- **EXCERPTED TEXT**
-.-.-

60g All Purpose Flour

65g Tangzhong

25g Egg

90g Milk

3g Instant Yeast

30g Sugar

3g Salt

25g Unsalted Butter(Softened to Room Temperature)

Mix water and bread flour for Tangzhong in a small sauce pan and cook with medium heat. Stir constantly until it becomes thick paste like, turn the heat off, let cool.

Add everything for flour main dough except butter to the stand mixer and mix at speed 4 for about 7-8 minutes.

Add butter to the mixer and continue to mix at the same speed for 20 minutes.

Take the dough out and fold it into a ball then leave it inside the mixing bowl. Use a piece of plastic wrap the cover the bowl and leave it for one hour or until twice in size.

Take the dough out and knead for a few times to let the air out, cut the dough evenly to 6-8 pieces.

-.-.-

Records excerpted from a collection

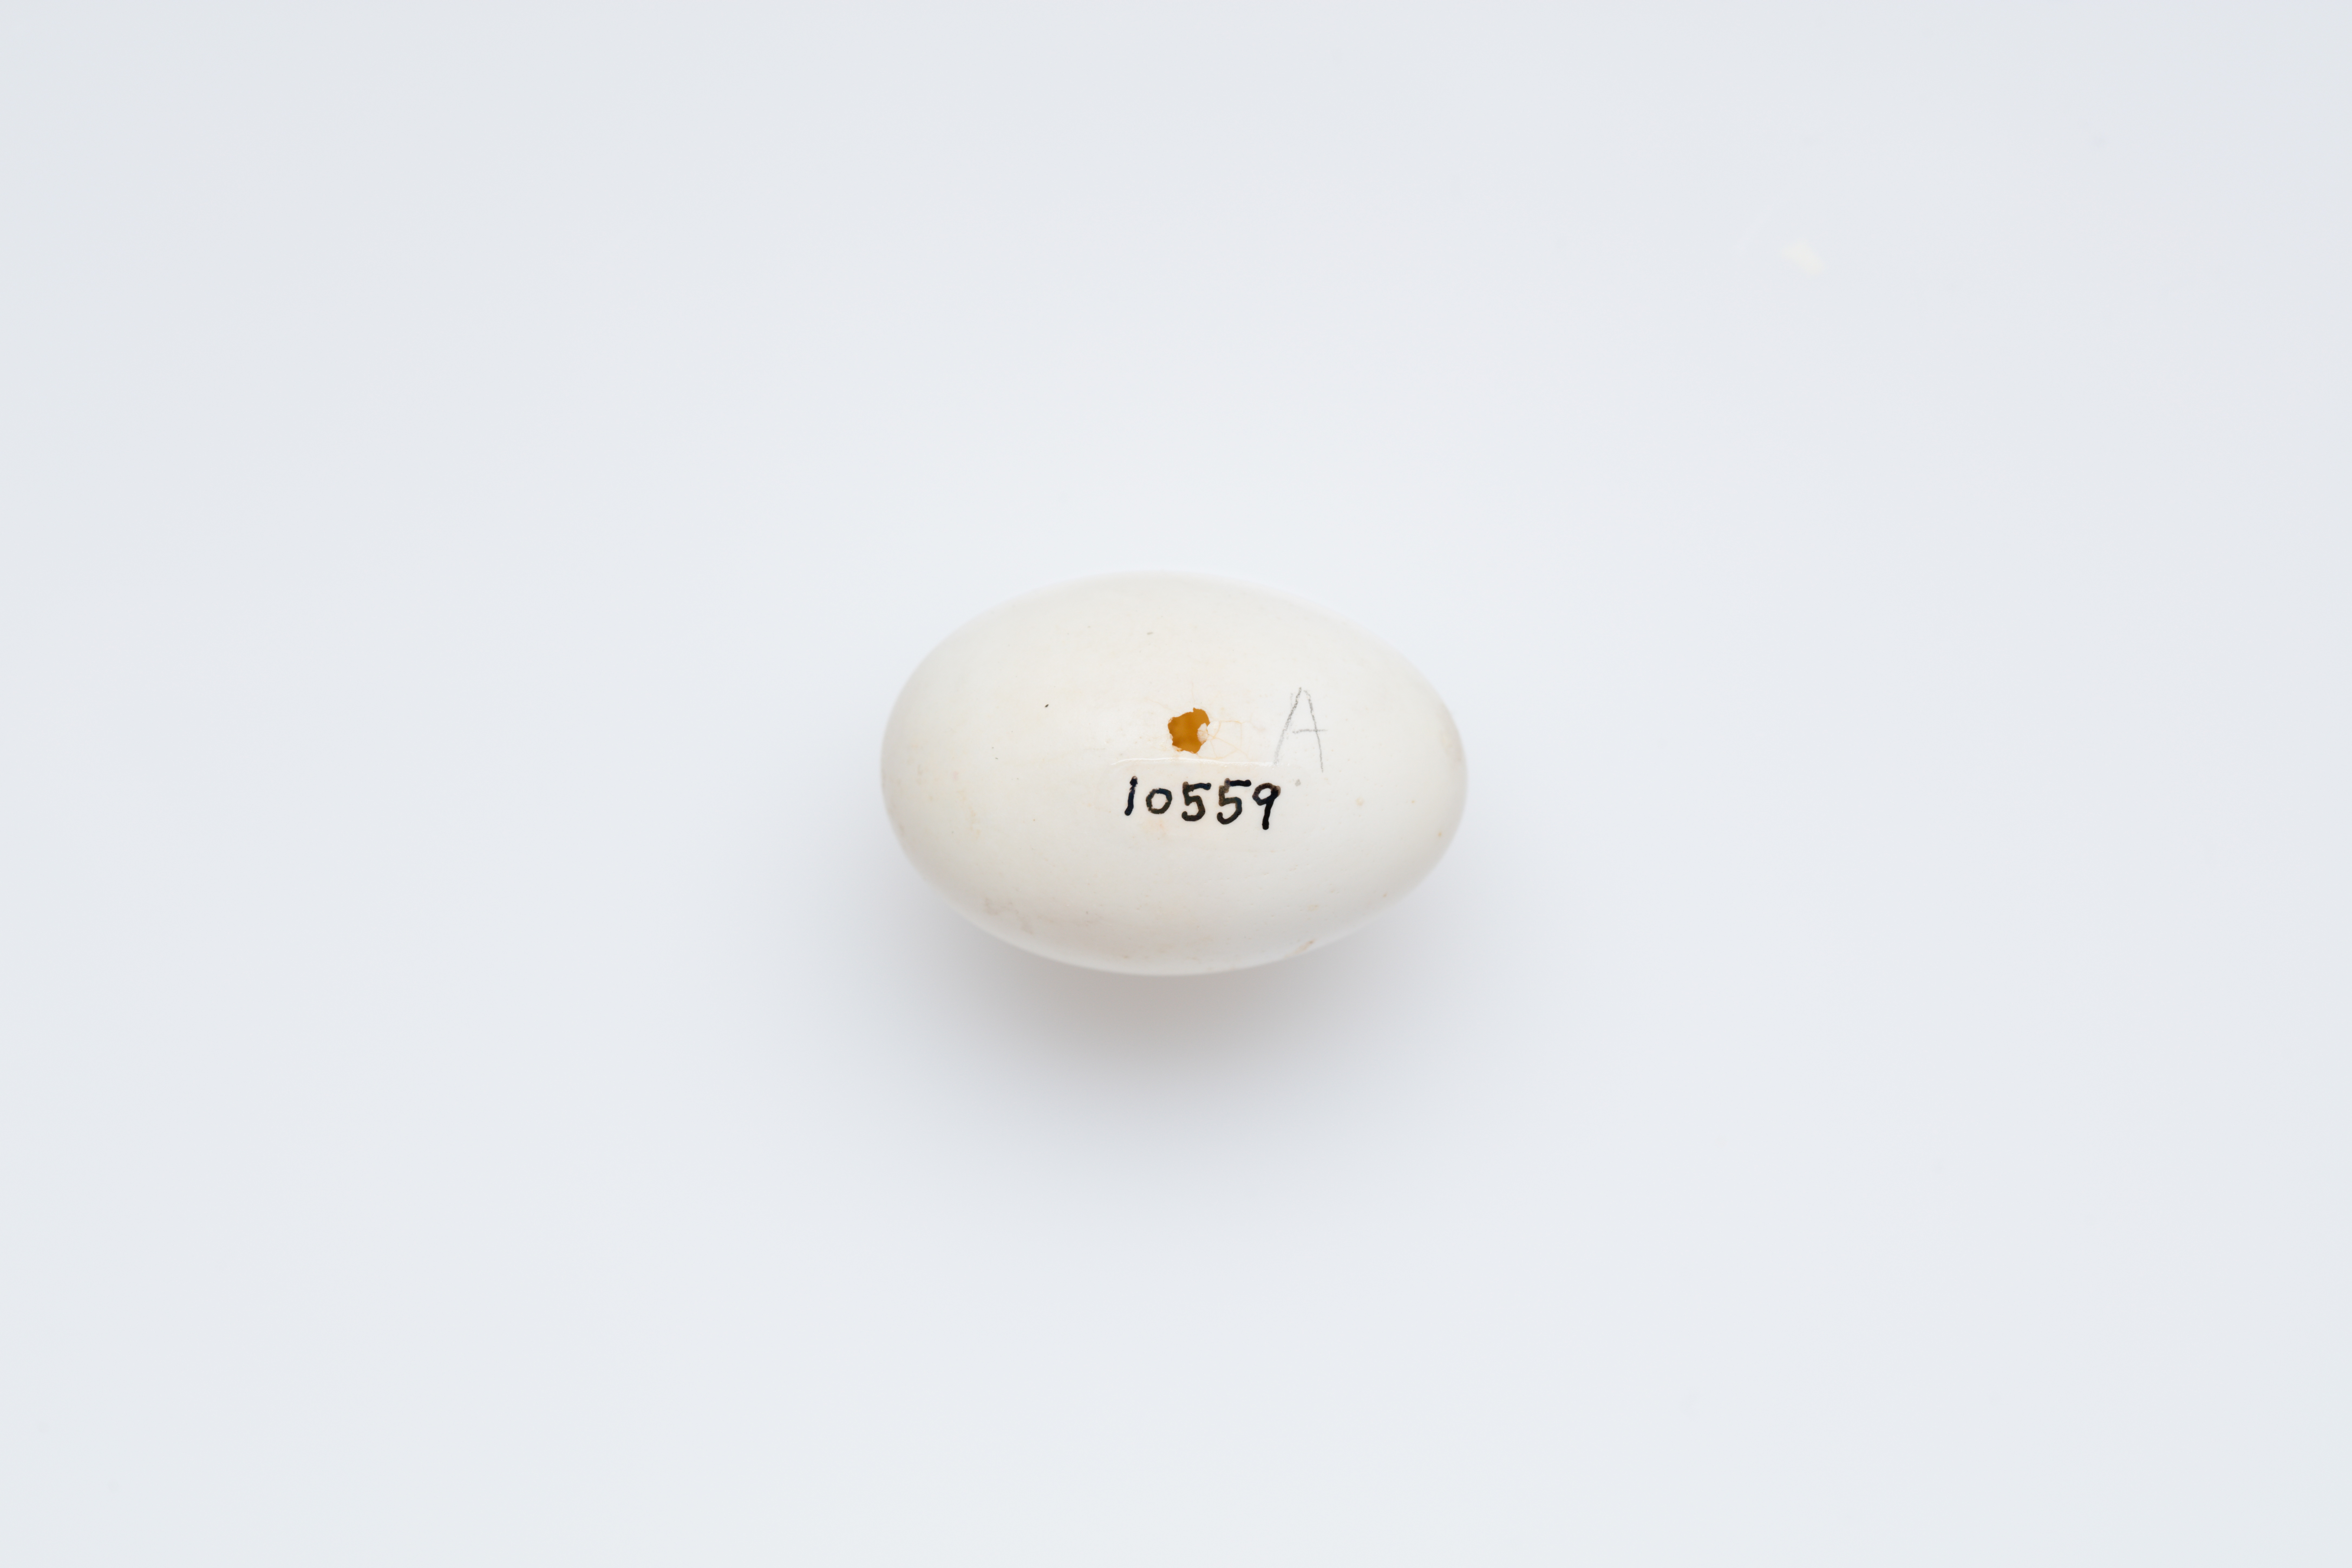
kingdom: Animalia
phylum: Chordata
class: Aves
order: Columbiformes
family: Columbidae
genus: Streptopelia
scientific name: Streptopelia turtur
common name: European turtle dove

-.-.-

- **YOUR TASK**
Please continue the tangzhong bread recipe above, starting after its last step.

- **ANSWER BOX**
Wrap some roast pork inside and seal it, then use your hands to roll it to a round ball shape.

Turn the oven light on and leave all the finished products inside the oven for another hour.

Brush a little bit of egg wash on the buns, add a little bit of sesame seeds.

Bake the buns inside the preheated oven(355F) for about 23 minutes.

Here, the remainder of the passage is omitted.